BERLIN (Reuters) - Chancellor Angela Merkel has not alienated conservative German voters by pushing her Christian Democrats into the center but has instead put the party on course to win for a third straight term in September, Finance Minister Wolfgang Schaeuble said.
In an interview with Der Spiegel magazine on Sunday, the powerful leader of the CDU’s conservative wing made it clear to fellow right wingers they should stop sniping at Merkel if they want to help keep the party in power for four more years.
Schaeuble also ruled out for the first time a “grand coalition” with the center-left Social Democrats (SPD), a right-center alliance that many analysts expect to be the outcome in September. He also ruled out a coalition with the Greens.
Merkel, seeking a third term, has been under fire from the right wing of her CDU for pushing the party away from its conservative roots. Since 2009 the CDU has abandoned conscription, nuclear power and university fees. It is also now opening itself to quotas for women executives and gay rights.
“We’re not scaring away anyone,” Schaeuble told der Spiegel in a stirring defense of Merkel four months before the election. “On the contrary, the CDU is in a better position right now than ever before and I’m not just talking about opinion polls.
“Merkel’s doing a remarkable job,” he added, pointing to the political weakness and infighting plaguing conservative parties in France and Britain. “Everyone will tell you that society has changed a lot in the last 20 years. We’ve got to accept that.”
Schaeuble, 70, rejected the suggestion that conservatives feel estranged by Merkel’s centrist strategies [ID:nL6N0BQ6HF]
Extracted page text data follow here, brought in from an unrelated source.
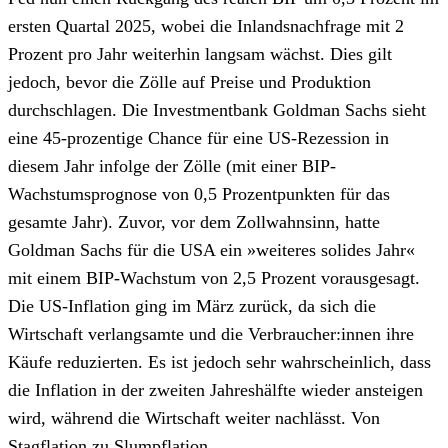
ersten Quartal 2025, wobei die Inlandsnachfrage mit 2
Prozent pro Jahr weiterhin langsam wächst. Dies gilt
jedoch, bevor die Zölle auf Preise und Produktion
durchschlagen. Die Investmentbank Goldman Sachs sieht
eine 45-prozentige Chance für eine US-Rezession in
diesem Jahr infolge der Zölle (mit einer BIP-
Wachstumsprognose von 0,5 Prozentpunkten für das
gesamte Jahr). Zuvor, vor dem Zollwahnsinn, hatte
Goldman Sachs für die USA ein »weiteres solides Jahr«
mit einem BIP-Wachstum von 2,5 Prozent vorausgesagt.
Die US-Inflation ging im März zurück, da sich die
Wirtschaft verlangsamte und die Verbraucher:innen ihre
Käufe reduzierten. Es ist jedoch sehr wahrscheinlich, dass
die Inflation in der zweiten Jahreshälfte wieder ansteigen
wird, während die Wirtschaft weiter nachlässt. Von
Stagflation zu Slumpflation.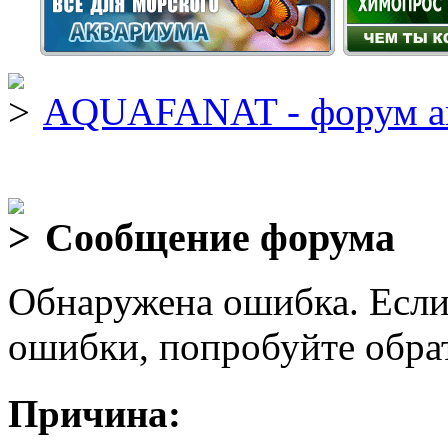
AQUAFANAT - форум а
Сообщение форума
Обнаружена ошибка. Если
ошибки, попробуйте обра
Причина: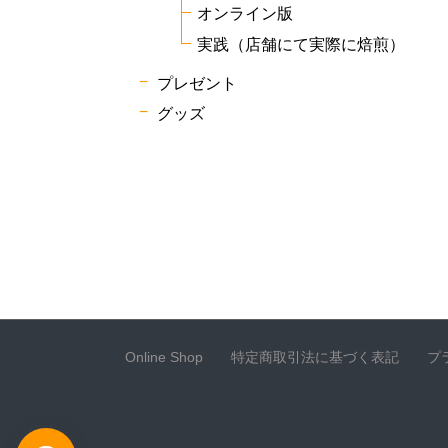
オンライン版
実践（店舗にて実際に焙煎）
プレゼント
グッズ
Online Shop
特定商取引法に基づく表記
プ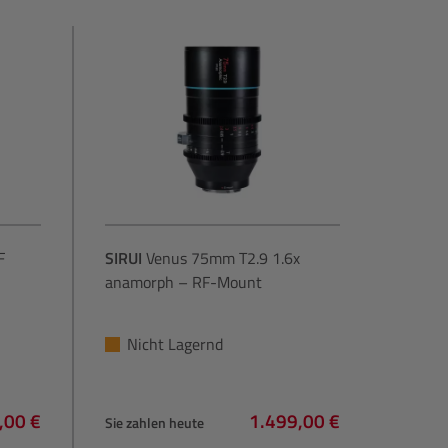
F
SIRUI
Venus 75mm T2.9 1.6x
anamorph – RF-Mount
Nicht Lagernd
,00 €
1.499,00 €
Sie zahlen heute
rer Preis:
Regulärer Preis: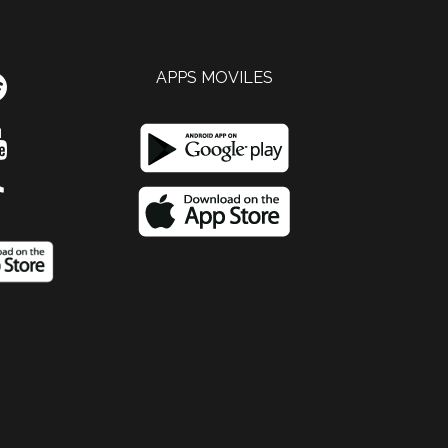
APPS MOVILES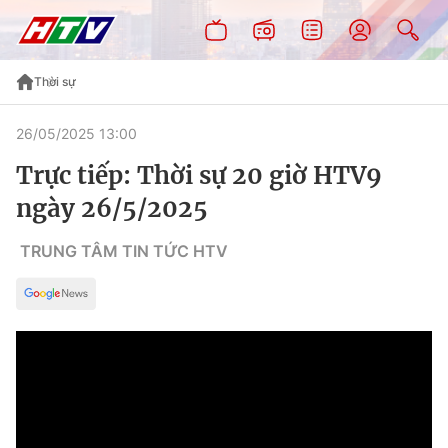
Thời sự
26/05/2025 13:00
Trực tiếp: Thời sự 20 giờ HTV9
ngày 26/5/2025
TRUNG TÂM TIN TỨC HTV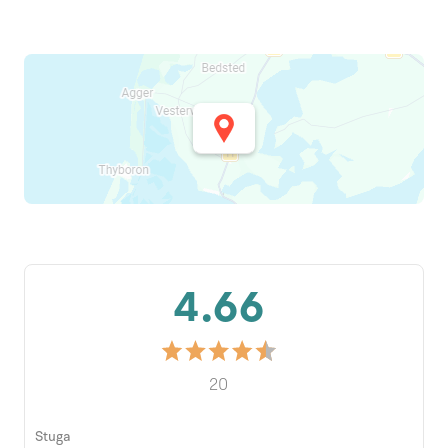
4.66
20
Stuga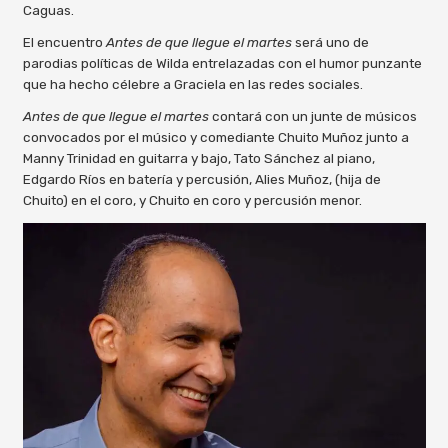
Caguas.
El encuentro
Antes de que llegue el martes
será uno de
parodias políticas de Wilda entrelazadas con el humor punzante
que ha hecho célebre a Graciela en las redes sociales.
Antes de que llegue el martes
contará con un junte de músicos
convocados por el músico y comediante Chuito Muñoz junto a
Manny Trinidad en guitarra y bajo, Tato Sánchez al piano,
Edgardo Ríos en batería y percusión, Alies Muñoz, (hija de
Chuito) en el coro, y Chuito en coro y percusión menor.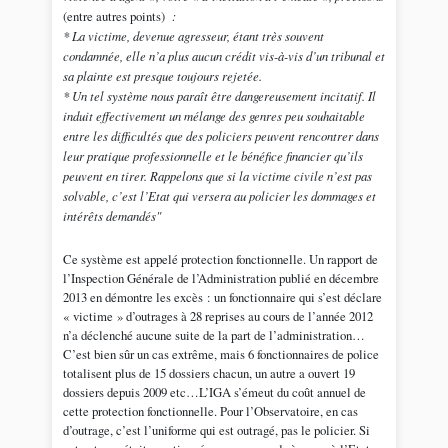
(entre autres points)
:
* La victime, devenue agresseur, étant très souvent
condamnée, elle n’a plus aucun crédit vis-à-vis d’un tribunal et
sa plainte est presque toujours rejetée.
* Un tel système nous paraît être dangereusement incitatif. Il
induit effectivement un mélange des genres peu souhaitable
entre les difficultés que des policiers peuvent rencontrer dans
leur pratique professionnelle et le bénéfice financier qu’ils
peuvent en tirer. Rappelons que si la victime civile n’est pas
solvable, c’est l’Etat qui versera au policier les dommages et
intérêts demandés"
Ce système est appelé protection fonctionnelle. Un rapport de
l’Inspection Générale de l’Administration publié en décembre
2013 en démontre les excès : un fonctionnaire qui s’est déclare
« victime » d’outrages à 28 reprises au cours de l’année 2012
n’a déclenché aucune suite de la part de l’administration…
C’est bien sûr un cas extrême, mais 6 fonctionnaires de police
totalisent plus de 15 dossiers chacun, un autre a ouvert 19
dossiers depuis 2009 etc…L’IGA s’émeut du coût annuel de
cette protection fonctionnelle. Pour l’Observatoire, en cas
d’outrage, c’est l’uniforme qui est outragé, pas le policier. Si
“I also consider myself to be a conservative and I don’t know anyone in the CDU who feels estranged by Merkel,” he said.
Merkel has high approval ratings although she is viewed skeptically by the right wing of her party. Her popularity has helped the CDU and its Bavarian sister party, the Christian Social Union (CSU), open up a wide lead ahead of the September 22 election.
In a poll published in Bild am Sonntag, the CDU/CSU would win 40 percent, up 1 point in the past week, while the SPD would win 27 percent, also up 1 point. But the CDU/CSU’s coalition partners, the Free Democrats, at 4 percent, would fail to win seats in parliament.
The SPD and its preferred center-left partners, the Greens (13 percent), would also fall short of a majority. Analysts expect the CDU/CSU and SPD to form another grand coalition, like the right-center alliance that ruled from 2005 to 2009.
But Schaeuble became the first senior CDU figure to rule a “grand coalition” in the interview published on Sunday - using the threat of an SDP-Greens coalition in power as part of his rallying call.
“We won’t form a coalition with anyone - if the center-right doesn’t win a majority, then the SPD and Greens will repeat what they did in North Rhine-Westphalia,” he said, referring to an inconclusive election in the state in 2010 when the SPD formed a minority coalition with the Greens that got backing from the far left-wing Left party.
He said he was confident the center right would win re-election in September.